In the context of deep voting, these proofs would be integrated into the input privacy system. When an AI user queries encrypted data sources through homomorphic encryption or secure enclaves, each source would provide not just encrypted data but also cryptographic proofs about that data’s properties. The enclaves would verify these proofs before incorporating the data into computations. And in this way, an AI user can know that they are relying upon information which has properties they desire and which is signed as genuine from sources they elect to trust.

However, this raises another critical question: even if we can verify the inputs, how can we trust that the secure enclaves and homomorphic encryption systems are actually computing what they claim to be computing? Given that no-one can see what happens within these systems (Costan and Devadas 2016), who is to say that they are actually running the program which has been requested by the AI user and data sources? This leads us to our next guarantee: output verification.

Output Verification: Verifiable Computation and Attestation Chains

While input verification ensures the quality of source data, we still need to verify that our privacypreserving computations are computing using the code and inputs that have been requested. Only then can an AI user trust that the aforementioned input/output privacy and input verification techniques are properly enforcing deep voting’s intelligence budgets.

Instructions for the task :: For each statement, say whether it agrees with the passage on deep voting, answering yes or no and quoting the words of the passage that decide it: 1. The enclaves check the cryptographic proofs before the data is used in computations. 2. Anyone can see what happens inside secure enclaves and homomorphic encryption systems. 3. Input verification ensures the quality of source data.

Supplied entries ::
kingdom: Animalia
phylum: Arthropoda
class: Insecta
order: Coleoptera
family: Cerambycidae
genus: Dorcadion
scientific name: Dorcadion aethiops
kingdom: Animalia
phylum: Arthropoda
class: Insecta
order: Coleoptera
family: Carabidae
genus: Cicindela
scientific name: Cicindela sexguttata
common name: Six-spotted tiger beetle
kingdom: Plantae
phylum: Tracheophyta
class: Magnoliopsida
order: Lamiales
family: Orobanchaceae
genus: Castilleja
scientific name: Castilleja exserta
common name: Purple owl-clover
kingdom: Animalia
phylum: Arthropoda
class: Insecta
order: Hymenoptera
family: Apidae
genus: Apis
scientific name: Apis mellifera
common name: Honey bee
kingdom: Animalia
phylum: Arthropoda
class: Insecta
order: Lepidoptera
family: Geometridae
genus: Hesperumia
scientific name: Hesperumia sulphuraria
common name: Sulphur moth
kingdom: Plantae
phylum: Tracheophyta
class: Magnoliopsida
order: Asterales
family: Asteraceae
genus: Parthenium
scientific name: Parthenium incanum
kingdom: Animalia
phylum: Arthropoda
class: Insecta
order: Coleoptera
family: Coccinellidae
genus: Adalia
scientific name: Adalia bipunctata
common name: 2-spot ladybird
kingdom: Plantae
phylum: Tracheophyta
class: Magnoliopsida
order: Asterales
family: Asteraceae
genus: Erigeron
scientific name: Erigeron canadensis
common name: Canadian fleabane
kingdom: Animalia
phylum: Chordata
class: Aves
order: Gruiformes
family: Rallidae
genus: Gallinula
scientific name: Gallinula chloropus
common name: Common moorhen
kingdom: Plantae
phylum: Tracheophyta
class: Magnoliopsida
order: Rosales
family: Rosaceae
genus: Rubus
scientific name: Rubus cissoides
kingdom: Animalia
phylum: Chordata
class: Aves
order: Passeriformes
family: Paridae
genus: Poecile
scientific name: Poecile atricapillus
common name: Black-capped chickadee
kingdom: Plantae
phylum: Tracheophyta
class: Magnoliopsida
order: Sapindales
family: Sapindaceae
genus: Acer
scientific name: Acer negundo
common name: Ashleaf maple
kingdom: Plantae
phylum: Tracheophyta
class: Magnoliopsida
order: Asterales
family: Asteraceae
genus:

Response below ::
1. Yes: "The enclaves would verify these proofs before incorporating the data into computations."
2. No: "no-one can see what happens within these systems"
3. Yes: "input verification ensures the quality of source data"